What needs to be done: Leaving nothing out, print each line of the material exactly.

====

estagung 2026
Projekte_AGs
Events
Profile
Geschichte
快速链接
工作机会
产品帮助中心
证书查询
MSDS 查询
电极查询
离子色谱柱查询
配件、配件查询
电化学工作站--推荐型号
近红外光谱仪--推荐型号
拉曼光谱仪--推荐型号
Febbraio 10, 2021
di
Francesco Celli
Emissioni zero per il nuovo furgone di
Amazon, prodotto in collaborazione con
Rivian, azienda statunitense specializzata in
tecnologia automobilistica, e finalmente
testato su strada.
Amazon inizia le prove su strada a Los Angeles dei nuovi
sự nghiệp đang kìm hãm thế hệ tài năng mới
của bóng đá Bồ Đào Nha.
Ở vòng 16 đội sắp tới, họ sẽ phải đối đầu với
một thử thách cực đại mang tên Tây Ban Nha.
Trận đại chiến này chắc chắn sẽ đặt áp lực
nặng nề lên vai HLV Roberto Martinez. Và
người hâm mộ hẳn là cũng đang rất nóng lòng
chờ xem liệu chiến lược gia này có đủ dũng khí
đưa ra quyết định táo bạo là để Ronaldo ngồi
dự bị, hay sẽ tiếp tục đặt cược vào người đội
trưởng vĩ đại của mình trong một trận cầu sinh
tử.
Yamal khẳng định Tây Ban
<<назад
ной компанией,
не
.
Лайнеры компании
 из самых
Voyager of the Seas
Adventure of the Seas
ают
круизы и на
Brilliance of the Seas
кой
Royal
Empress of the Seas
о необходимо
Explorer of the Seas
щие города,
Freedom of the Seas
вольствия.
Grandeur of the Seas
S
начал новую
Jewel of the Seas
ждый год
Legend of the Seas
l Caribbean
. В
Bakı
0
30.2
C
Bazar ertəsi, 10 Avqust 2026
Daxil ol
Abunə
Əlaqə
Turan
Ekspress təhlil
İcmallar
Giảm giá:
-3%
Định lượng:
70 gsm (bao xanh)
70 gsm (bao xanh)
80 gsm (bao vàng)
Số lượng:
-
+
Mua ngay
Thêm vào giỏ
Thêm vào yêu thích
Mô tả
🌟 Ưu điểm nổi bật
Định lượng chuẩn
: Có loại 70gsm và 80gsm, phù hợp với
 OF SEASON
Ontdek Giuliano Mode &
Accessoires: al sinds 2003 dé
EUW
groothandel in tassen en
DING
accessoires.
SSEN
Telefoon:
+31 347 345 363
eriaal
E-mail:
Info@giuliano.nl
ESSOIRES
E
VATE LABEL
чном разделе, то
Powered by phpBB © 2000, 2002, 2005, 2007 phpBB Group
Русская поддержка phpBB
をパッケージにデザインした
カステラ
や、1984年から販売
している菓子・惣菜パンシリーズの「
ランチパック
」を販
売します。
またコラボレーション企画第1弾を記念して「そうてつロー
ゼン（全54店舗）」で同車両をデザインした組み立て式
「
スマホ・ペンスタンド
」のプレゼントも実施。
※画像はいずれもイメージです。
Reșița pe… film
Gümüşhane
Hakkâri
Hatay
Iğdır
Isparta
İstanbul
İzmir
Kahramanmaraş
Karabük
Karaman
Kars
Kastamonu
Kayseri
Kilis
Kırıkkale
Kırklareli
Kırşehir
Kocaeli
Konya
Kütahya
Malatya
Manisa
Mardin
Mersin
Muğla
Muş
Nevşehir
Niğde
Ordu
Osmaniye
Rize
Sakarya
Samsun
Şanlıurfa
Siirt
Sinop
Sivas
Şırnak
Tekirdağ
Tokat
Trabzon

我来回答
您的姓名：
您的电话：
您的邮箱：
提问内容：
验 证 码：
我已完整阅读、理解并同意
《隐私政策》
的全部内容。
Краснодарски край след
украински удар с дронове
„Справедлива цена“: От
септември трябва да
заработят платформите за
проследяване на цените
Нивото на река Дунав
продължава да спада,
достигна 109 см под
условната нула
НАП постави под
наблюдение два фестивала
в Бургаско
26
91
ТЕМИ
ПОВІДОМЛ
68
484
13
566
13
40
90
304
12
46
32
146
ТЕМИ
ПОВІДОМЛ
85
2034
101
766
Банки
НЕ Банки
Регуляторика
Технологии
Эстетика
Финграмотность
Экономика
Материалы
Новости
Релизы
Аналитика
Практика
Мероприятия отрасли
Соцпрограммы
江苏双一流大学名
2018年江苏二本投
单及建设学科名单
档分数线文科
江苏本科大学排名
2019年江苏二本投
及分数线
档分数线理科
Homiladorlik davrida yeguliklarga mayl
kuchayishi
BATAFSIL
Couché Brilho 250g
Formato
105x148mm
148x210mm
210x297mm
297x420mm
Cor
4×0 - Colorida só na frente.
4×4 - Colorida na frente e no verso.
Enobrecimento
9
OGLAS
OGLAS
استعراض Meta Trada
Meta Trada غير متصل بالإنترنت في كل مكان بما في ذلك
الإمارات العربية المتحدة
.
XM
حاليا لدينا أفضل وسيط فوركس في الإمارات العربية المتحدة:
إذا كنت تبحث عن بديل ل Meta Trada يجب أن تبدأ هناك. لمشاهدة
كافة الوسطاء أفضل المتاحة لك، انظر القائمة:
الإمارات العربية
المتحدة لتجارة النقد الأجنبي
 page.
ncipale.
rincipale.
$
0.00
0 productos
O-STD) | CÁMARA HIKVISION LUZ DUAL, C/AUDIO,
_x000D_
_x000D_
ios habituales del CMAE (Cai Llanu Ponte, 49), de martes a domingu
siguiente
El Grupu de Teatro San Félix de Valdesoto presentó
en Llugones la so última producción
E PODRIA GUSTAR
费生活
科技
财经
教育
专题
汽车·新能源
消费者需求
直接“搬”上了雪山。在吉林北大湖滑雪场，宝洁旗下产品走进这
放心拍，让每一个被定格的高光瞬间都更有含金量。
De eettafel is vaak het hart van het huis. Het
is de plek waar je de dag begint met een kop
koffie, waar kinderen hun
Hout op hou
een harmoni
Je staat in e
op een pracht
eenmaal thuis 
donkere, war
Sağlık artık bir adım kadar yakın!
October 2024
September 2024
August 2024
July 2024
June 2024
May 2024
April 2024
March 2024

====

Response below:
estagung 2026
Projekte_AGs
Events
Profile
Geschichte
快速链接
工作机会
产品帮助中心
证书查询
MSDS 查询
电极查询
离子色谱柱查询
配件、配件查询
电化学工作站--推荐型号
近红外光谱仪--推荐型号
拉曼光谱仪--推荐型号
Febbraio 10, 2021
di
Francesco Celli
Emissioni zero per il nuovo furgone di
Amazon, prodotto in collaborazione con
Rivian, azienda statunitense specializzata in
tecnologia automobilistica, e finalmente
testato su strada.
Amazon inizia le prove su strada a Los Angeles dei nuovi
sự nghiệp đang kìm hãm thế hệ tài năng mới
của bóng đá Bồ Đào Nha.
Ở vòng 16 đội sắp tới, họ sẽ phải đối đầu với
một thử thách cực đại mang tên Tây Ban Nha.
Trận đại chiến này chắc chắn sẽ đặt áp lực
nặng nề lên vai HLV Roberto Martinez. Và
người hâm mộ hẳn là cũng đang rất nóng lòng
chờ xem liệu chiến lược gia này có đủ dũng khí
đưa ra quyết định táo bạo là để Ronaldo ngồi
dự bị, hay sẽ tiếp tục đặt cược vào người đội
trưởng vĩ đại của mình trong một trận cầu sinh
tử.
Yamal khẳng định Tây Ban
<<назад
ной компанией,
не
.
Лайнеры компании
 из самых
Voyager of the Seas
Adventure of the Seas
ают
круизы и на
Brilliance of the Seas
кой
Royal
Empress of the Seas
о необходимо
Explorer of the Seas
щие города,
Freedom of the Seas
вольствия.
Grandeur of the Seas
S
начал новую
Jewel of the Seas
ждый год
Legend of the Seas
l Caribbean
. В
Bakı
0
30.2
C
Bazar ertəsi, 10 Avqust 2026
Daxil ol
Abunə
Əlaqə
Turan
Ekspress təhlil
İcmallar
Giảm giá:
-3%
Định lượng:
70 gsm (bao xanh)
70 gsm (bao xanh)
80 gsm (bao vàng)
Số lượng:
-
+
Mua ngay
Thêm vào giỏ
Thêm vào yêu thích
Mô tả
🌟 Ưu điểm nổi bật
Định lượng chuẩn
: Có loại 70gsm và 80gsm, phù hợp với
 OF SEASON
Ontdek Giuliano Mode &
Accessoires: al sinds 2003 dé
EUW
groothandel in tassen en
DING
accessoires.
SSEN
Telefoon:
+31 347 345 363
eriaal
E-mail:
Info@giuliano.nl
ESSOIRES
E
VATE LABEL
чном разделе, то
Powered by phpBB © 2000, 2002, 2005, 2007 phpBB Group
Русская поддержка phpBB
をパッケージにデザインした
カステラ
や、1984年から販売
している菓子・惣菜パンシリーズの「
ランチパック
」を販
売します。
またコラボレーション企画第1弾を記念して「そうてつロー
ゼン（全54店舗）」で同車両をデザインした組み立て式
「
スマホ・ペンスタンド
」のプレゼントも実施。
※画像はいずれもイメージです。
Reșița pe… film
Gümüşhane
Hakkâri
Hatay
Iğdır
Isparta
İstanbul
İzmir
Kahramanmaraş
Karabük
Karaman
Kars
Kastamonu
Kayseri
Kilis
Kırıkkale
Kırklareli
Kırşehir
Kocaeli
Konya
Kütahya
Malatya
Manisa
Mardin
Mersin
Muğla
Muş
Nevşehir
Niğde
Ordu
Osmaniye
Rize
Sakarya
Samsun
Şanlıurfa
Siirt
Sinop
Sivas
Şırnak
Tekirdağ
Tokat
Trabzon

我来回答
您的姓名：
您的电话：
您的邮箱：
提问内容：
验 证 码：
我已完整阅读、理解并同意
《隐私政策》
的全部内容。
Краснодарски край след
украински удар с дронове
„Справедлива цена“: От
септември трябва да
заработят платформите за
проследяване на цените
Нивото на река Дунав
продължава да спада,
достигна 109 см под
условната нула
НАП постави под
наблюдение два фестивала
в Бургаско
26
91
ТЕМИ
ПОВІДОМЛ
68
484
13
566
13
40
90
304
12
46
32
146
ТЕМИ
ПОВІДОМЛ
85
2034
101
766
Банки
НЕ Банки
Регуляторика
Технологии
Эстетика
Финграмотность
Экономика
Материалы
Новости
Релизы
Аналитика
Практика
Мероприятия отрасли
Соцпрограммы
江苏双一流大学名
2018年江苏二本投
单及建设学科名单
档分数线文科
江苏本科大学排名
2019年江苏二本投
及分数线
档分数线理科
Homiladorlik davrida yeguliklarga mayl
kuchayishi
BATAFSIL
Couché Brilho 250g
Formato
105x148mm
148x210mm
210x297mm
297x420mm
Cor
4×0 - Colorida só na frente.
4×4 - Colorida na frente e no verso.
Enobrecimento
9
OGLAS
OGLAS
استعراض Meta Trada
Meta Trada غير متصل بالإنترنت في كل مكان بما في ذلك
الإمارات العربية المتحدة
.
XM
حاليا لدينا أفضل وسيط فوركس في الإمارات العربية المتحدة:
إذا كنت تبحث عن بديل ل Meta Trada يجب أن تبدأ هناك. لمشاهدة
كافة الوسطاء أفضل المتاحة لك، انظر القائمة:
الإمارات العربية
المتحدة لتجارة النقد الأجنبي
 page.
ncipale.
rincipale.
$
0.00
0 productos
O-STD) | CÁMARA HIKVISION LUZ DUAL, C/AUDIO,
_x000D_
_x000D_
ios habituales del CMAE (Cai Llanu Ponte, 49), de martes a domingu
siguiente
El Grupu de Teatro San Félix de Valdesoto presentó
en Llugones la so última producción
E PODRIA GUSTAR
费生活
科技
财经
教育
专题
汽车·新能源
消费者需求
直接“搬”上了雪山。在吉林北大湖滑雪场，宝洁旗下产品走进这
放心拍，让每一个被定格的高光瞬间都更有含金量。
De eettafel is vaak het hart van het huis. Het
is de plek waar je de dag begint met een kop
koffie, waar kinderen hun
Hout op hou
een harmoni
Je staat in e
op een pracht
eenmaal thuis 
donkere, war
Sağlık artık bir adım kadar yakın!
October 2024
September 2024
August 2024
July 2024
June 2024
May 2024
April 2024
March 2024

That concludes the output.